Ce n’est facile pour une femme dans notre pays d’élever neuf enfants, c’est encore plus difficile d’affronter, dans un petit village, les tabous à propos du travail des femmes, surtout en usine à des Km de leur domicile. Elle a payé un premier tribut dans l’atelier entre coton et produits chimiques volatils : elle a perdu l’audition pour une oreille et la vision pour un œil.

Sauver leur usine, leur gagne pain

À un moment donné, la course débridée du pouvoir vers le libéralisme sauvage, les privatisations et le bradage des entreprises publiques a ciblé Socothyd.
Cette usine construite sur plus de 20 hectares dans les années 60 avait un créneau en or, elle était pratiquement seule sur le marché pour la fabrication d’articles médicaux en coton et de la gaze, des couches pour bébés, des serviettes hygiéniques, des bandes pour emplâtres…
Elle livrait tous les grands hôpitaux du pays, des milliards de chiffres d’affaires, des centaines d’ouvriers et de cadres aguerris.
Cette entreprise publique florissante a attiré toutes les convoitises et a été programmée pour la privatisation.

Les travailleurs s’opposent au bradage et proposent de prendre en main l’usine.
Pour les décourager, on leur réclame 18 milliards de da.

Une fois les travailleurs éliminés, le prix tombe à 470 millions de da ! 3% du prix précédent, le mot bradage est trop faible !

Les travailleurs s’opposent à cette liquidation et luttent contre l’importation de produits de mauvaise qualité qu’on veut faire passer pour une production de Socothyd.

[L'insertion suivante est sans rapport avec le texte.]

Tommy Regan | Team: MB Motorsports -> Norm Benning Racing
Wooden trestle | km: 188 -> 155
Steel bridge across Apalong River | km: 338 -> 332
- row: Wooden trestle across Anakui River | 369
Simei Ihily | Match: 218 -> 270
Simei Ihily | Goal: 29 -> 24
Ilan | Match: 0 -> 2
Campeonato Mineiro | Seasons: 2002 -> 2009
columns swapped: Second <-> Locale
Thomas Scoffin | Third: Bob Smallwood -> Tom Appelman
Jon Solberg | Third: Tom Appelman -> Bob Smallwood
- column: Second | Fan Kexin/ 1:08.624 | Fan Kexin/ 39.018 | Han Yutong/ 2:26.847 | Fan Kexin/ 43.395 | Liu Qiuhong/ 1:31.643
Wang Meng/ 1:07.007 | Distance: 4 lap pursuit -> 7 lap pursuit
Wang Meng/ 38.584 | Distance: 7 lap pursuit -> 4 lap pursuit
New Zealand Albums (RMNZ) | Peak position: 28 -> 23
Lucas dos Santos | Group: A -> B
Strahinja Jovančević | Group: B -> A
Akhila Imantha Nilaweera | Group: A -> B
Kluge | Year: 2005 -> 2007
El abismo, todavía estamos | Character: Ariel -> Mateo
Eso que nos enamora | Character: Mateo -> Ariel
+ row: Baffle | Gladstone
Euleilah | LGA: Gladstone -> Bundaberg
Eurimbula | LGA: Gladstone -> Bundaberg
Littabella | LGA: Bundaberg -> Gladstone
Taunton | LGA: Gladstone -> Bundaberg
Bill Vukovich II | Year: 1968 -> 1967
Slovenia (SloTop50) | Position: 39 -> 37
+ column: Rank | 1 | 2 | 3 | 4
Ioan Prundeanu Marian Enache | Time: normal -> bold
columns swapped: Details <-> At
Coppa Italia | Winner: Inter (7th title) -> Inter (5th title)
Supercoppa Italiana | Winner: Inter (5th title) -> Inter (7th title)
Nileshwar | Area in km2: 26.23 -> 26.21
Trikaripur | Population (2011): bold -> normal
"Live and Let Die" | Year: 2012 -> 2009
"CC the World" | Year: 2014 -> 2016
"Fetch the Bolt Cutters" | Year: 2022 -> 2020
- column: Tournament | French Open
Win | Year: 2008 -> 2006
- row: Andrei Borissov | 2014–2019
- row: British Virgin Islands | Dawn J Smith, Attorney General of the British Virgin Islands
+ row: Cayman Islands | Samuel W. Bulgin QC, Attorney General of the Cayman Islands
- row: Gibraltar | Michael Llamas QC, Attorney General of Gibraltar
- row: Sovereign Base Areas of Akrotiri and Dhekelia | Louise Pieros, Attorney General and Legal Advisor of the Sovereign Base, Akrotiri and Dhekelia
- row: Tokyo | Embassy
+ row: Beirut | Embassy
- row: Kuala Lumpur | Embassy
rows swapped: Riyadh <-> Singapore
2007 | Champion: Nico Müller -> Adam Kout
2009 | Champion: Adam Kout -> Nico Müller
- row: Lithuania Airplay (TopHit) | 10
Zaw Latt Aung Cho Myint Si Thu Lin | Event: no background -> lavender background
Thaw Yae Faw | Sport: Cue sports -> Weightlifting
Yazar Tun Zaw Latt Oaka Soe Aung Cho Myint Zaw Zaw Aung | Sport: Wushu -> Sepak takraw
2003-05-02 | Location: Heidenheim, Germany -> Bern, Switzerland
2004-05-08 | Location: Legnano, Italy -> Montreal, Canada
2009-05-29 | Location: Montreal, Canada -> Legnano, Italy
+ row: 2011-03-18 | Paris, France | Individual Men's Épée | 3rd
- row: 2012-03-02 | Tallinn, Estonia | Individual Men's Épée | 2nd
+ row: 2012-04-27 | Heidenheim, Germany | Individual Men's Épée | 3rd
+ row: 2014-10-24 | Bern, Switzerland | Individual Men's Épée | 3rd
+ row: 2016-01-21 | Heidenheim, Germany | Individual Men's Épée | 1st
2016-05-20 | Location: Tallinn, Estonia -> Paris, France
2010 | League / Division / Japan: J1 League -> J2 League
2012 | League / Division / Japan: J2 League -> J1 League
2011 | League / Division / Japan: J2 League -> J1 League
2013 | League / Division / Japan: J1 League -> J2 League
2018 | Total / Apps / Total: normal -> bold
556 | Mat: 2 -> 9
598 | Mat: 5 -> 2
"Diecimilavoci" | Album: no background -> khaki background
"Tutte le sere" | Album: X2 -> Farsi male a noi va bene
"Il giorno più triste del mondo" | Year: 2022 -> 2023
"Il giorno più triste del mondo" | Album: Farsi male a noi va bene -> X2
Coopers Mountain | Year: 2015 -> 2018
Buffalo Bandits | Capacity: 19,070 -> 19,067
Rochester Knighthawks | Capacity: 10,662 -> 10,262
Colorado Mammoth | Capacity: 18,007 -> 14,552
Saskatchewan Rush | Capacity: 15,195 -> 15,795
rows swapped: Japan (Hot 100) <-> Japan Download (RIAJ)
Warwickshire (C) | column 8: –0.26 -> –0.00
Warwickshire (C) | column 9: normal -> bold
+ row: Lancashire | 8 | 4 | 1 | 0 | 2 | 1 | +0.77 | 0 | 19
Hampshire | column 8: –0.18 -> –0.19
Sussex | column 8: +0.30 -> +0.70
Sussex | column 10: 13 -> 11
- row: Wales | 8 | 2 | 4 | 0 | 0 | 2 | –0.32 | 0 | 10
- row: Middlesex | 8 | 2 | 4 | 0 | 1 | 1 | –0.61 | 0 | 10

La privatisation sauvage est mise en échec, les travailleurs ont sauvé l’outil de production, notre bien à tous.
Leurs délégués syndicaux seront arbitrairement licenciés.
Ils sont 25 à être mis à la porte depuis des années et non réintégrés malgré des décisions de justice en leur faveur.

La femme travailleuse

Et Fatima Yahiaoui dans tout ça ? Elle choisit son camp et les gens de sa classe.
Elle a soutenu les grévistes, a même vendu des cacahuètes, pour leur apporter à manger !

C’en était trop pour le patron qui la licencie rapidement et arbitrairement.
Au sein de l’usine, un agent de sécurité l’agresse, la moleste. Elle a la main et le bras cassés : 75 jours de plâtre !

Malgré un jugement en sa faveur, elle n’a pas été rétablie dans ses droits.

Fatima, ne baisse pas les bras. Digne, elle se tient aux côtés de ses camarades.
Avec son sourire de madone, elle symbolise la travailleuse algérienne, la femme courage sortie du ventre de l’Algérie profonde. On dirait qu’elle sort d’une pièce théâtrale de Brecht !


Le 8 mars est une journée de lutte pour les droits, les libertés et la dignité des femmes dans le monde entier.

Fatima Yahiaoui est notre honneur d’Algériennes et d’Algériens en ce nouveau 8 mars, symbole des souffrances et des luttes des femmes travailleuses ou au foyer à chaque jour de l’année.

Elle et ses compagnons grévistes méritent notre solidarité et notre soutien.
Leurs luttes quotidiennes et persévérantes sont la toile de fond des grands changements qui se dessineront inéluctablement dès lors qu’en Algérie, Hommes et Femmes, unis dans l’action comme au temps de la guerre d’indépendance, lutteront ensemble pour leurs droits citoyens, leur libération démocratique et sociale.